A gift of a donor's retirement plan assets - IRAs, 401(k) plans and other retirement plans - can be made during the donor's lifetime or following their death. Retirement assets generate income which means that in addition to estate taxes, the asset is subject to income tax by the beneficiary. By making a gift to a charitable organization, the tax implications can be greatly reduced.
- If a donor is 70 ½ years of age or older, the donor may direct that up to $100,000 from an IRA be distributed directly to a charitable organization without recognizing any income. This is commonly referred to as a charitable rollover.
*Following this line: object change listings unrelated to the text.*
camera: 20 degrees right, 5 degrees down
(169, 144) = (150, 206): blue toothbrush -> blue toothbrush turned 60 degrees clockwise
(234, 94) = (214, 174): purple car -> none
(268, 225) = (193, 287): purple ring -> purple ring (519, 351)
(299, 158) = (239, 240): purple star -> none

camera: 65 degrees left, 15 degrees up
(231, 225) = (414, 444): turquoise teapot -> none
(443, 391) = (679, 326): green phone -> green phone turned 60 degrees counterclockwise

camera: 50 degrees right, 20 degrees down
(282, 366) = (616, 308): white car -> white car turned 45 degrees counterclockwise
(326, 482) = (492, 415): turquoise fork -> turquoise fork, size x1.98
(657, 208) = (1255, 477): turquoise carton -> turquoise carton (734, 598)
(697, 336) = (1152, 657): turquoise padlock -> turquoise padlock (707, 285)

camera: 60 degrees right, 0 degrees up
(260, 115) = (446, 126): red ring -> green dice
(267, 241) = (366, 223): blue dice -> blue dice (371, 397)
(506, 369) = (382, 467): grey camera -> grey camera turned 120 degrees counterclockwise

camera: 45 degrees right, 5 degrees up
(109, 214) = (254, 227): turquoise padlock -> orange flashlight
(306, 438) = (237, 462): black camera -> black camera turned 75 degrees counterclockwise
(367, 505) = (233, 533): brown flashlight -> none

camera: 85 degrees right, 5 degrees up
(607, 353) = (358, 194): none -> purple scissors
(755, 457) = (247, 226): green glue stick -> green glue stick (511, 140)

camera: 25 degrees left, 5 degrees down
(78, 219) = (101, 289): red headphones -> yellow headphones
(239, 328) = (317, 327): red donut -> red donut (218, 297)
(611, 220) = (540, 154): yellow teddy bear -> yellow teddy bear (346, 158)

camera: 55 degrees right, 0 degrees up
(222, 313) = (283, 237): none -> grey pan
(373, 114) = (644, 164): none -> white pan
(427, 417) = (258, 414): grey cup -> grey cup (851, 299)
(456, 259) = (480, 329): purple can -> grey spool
A donor may gift appreciated, publicly-traded securities (stocks, bonds, and mutual funds) directly to a charitable organization.
- Transfers of publicly-traded securities must be facilitated through a transfer agent or broker having custody of the stock.
- Donors receive an income tax charitable deduction for the fair market value of the securities as of the date the gift was made.
- Donors avoid any capital gains tax that would have applied to the appreciated securities had they been sold during their lifetime.